Obituaries, prepared long ago by news outlets for Lee’s passing, will note that Lee presided over Singapore’s economic transformation from an uncertain city on the Malaysian peninsula into one of the world’s wealthiest countries on the strength of a strong central government, a thriving market economy, strict social conformity and a bit of soft authoritarianism.
The deal that Lee offered Singapore in 1965, for the next 25 years of his premiership and the ensuing 25 years of his ‘retirement’ that saw the rise of his son, Lee Hsien Loong, as prime minister in 2004, is simple: the promise of sustained economic growth and a robust social safety net at the expense of real democracy, liberal freedoms of speech and expression and a strong free press. It also entailed a nanny state, enforced by cultural norms as much as by government diktat, that deployed housing quotas to integrate Indian and Malay minorities among the larger ethnic Chinese population, forced retirement savings, compulsory two-year military service for Singaporean men, and strict rules that imposed the death penalty on drug offenses and that nudged (or pushed) Singaporeans to be more polite, learn English, stop chewing gum and self-censor any dissent of Lee and his ruling People’s Action Party (PAP).

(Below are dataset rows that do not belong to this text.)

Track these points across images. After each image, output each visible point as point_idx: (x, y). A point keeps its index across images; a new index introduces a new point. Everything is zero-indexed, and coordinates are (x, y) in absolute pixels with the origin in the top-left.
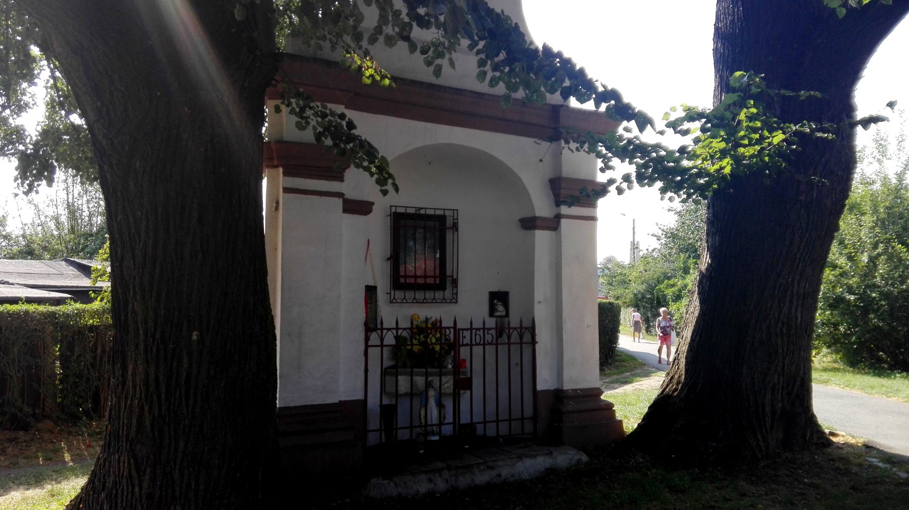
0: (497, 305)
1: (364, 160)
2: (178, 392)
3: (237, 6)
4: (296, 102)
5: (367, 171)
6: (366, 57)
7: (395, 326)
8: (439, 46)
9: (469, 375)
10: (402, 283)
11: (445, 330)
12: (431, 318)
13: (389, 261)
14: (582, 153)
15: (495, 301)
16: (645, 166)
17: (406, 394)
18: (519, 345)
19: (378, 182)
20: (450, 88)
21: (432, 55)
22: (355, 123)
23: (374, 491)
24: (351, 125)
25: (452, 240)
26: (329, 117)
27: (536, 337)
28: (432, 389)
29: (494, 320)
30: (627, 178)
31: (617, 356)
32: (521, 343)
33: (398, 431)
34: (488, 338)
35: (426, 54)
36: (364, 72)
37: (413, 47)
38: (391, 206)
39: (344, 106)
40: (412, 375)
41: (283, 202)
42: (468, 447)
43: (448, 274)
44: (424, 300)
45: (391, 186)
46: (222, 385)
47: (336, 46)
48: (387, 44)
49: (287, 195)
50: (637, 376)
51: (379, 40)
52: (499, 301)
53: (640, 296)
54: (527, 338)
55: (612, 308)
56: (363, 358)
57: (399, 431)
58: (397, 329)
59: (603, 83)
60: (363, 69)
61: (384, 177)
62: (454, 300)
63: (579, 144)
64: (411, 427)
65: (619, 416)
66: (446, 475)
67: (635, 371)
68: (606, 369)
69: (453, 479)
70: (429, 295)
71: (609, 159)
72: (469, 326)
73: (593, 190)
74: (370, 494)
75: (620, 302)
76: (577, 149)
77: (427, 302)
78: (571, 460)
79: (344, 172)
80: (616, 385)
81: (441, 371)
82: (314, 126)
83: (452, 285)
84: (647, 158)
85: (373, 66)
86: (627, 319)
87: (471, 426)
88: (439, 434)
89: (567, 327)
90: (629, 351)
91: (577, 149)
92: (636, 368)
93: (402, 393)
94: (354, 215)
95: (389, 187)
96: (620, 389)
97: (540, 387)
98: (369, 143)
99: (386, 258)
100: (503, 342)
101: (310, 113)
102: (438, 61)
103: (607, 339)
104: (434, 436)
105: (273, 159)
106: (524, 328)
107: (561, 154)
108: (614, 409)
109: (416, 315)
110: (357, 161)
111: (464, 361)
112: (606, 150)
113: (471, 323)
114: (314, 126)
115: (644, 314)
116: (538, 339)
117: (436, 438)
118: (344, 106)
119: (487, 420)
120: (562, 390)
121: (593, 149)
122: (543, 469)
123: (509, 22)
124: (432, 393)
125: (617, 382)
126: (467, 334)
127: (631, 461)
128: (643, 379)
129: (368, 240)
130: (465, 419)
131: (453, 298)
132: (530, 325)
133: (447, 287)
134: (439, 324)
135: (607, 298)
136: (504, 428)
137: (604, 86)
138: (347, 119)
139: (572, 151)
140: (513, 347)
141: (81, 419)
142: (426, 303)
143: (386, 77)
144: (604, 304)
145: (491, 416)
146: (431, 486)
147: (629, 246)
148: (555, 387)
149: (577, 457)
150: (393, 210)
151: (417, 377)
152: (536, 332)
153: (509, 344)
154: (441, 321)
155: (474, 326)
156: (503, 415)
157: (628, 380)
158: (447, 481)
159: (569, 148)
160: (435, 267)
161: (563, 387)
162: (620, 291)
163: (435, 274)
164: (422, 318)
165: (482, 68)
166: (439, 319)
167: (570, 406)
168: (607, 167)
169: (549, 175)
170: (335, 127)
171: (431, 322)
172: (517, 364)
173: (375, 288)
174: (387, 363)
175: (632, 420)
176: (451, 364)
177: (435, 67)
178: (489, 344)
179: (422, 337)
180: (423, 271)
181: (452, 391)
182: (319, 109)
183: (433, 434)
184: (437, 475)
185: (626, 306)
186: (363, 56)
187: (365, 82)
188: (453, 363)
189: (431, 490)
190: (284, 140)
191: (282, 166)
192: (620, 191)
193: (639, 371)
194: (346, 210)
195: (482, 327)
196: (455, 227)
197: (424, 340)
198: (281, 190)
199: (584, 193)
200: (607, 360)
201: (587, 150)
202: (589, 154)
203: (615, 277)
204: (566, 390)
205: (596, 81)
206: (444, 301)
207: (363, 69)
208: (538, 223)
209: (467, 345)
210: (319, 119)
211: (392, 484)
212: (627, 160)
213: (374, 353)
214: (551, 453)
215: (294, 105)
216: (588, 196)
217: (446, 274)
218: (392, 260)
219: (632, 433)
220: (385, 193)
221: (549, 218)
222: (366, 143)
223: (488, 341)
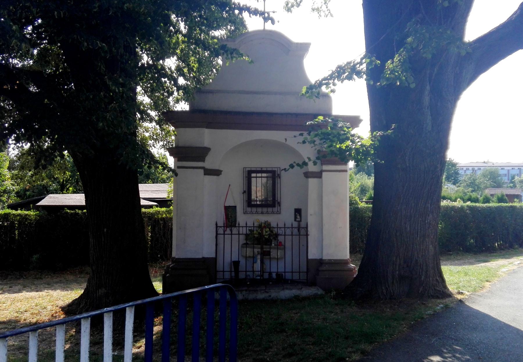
15: (297, 213)
38: (244, 168)
40: (254, 248)
54: (303, 232)
56: (215, 240)
62: (279, 213)
66: (244, 293)
77: (247, 214)
81: (270, 247)
89: (325, 227)
97: (310, 257)
113: (285, 225)
116: (309, 233)
119: (293, 271)
131: (278, 211)
132: (305, 226)
141: (159, 260)
184: (240, 292)
194: (205, 174)
206: (273, 213)
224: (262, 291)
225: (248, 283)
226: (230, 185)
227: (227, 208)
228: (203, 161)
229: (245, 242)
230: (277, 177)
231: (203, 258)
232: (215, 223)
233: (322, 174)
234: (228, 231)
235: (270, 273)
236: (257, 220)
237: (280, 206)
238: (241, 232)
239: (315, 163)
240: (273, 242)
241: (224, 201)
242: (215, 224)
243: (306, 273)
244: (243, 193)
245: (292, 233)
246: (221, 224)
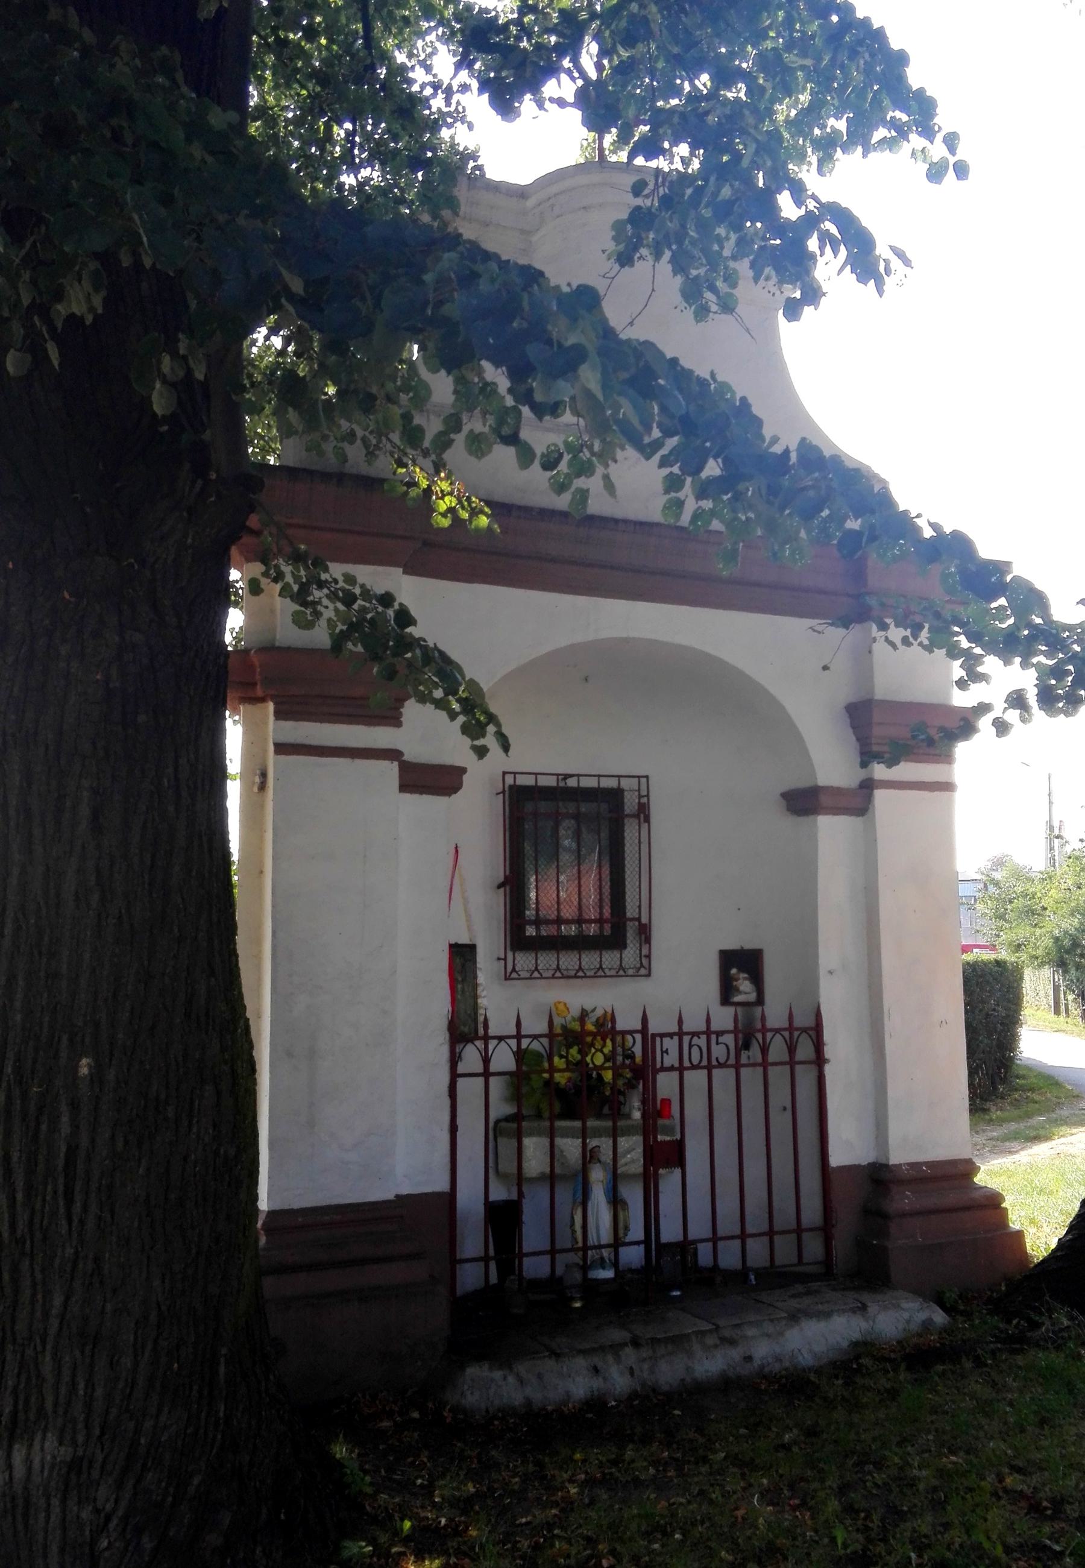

As many of Lee’s obituaries will proclaim, it’s a deal that appeared to work — Singapore today has a (nominal) GDP per capita of over US$55,000, slightly higher than the United States, and political and economic experts alike routinely use words like ‘miracle’ to describe Singapore’s rise to become one of the wealthiest, most developed countries in the world.
Central to the Singapore story was Lee himself — indeed, the first in his series of memoirs is entitled simply ‘The Singapore Story.’
But how central was Lee to the modern creation of Singapore? He’s become a beloved figure, especially in the United States in the business-school-case-study-set kind of way. It’s impossible to separate Lee’s life and his role in Singapore’s rise, but it’s not impossible to argue that Lee was shrewd, competent and… very lucky.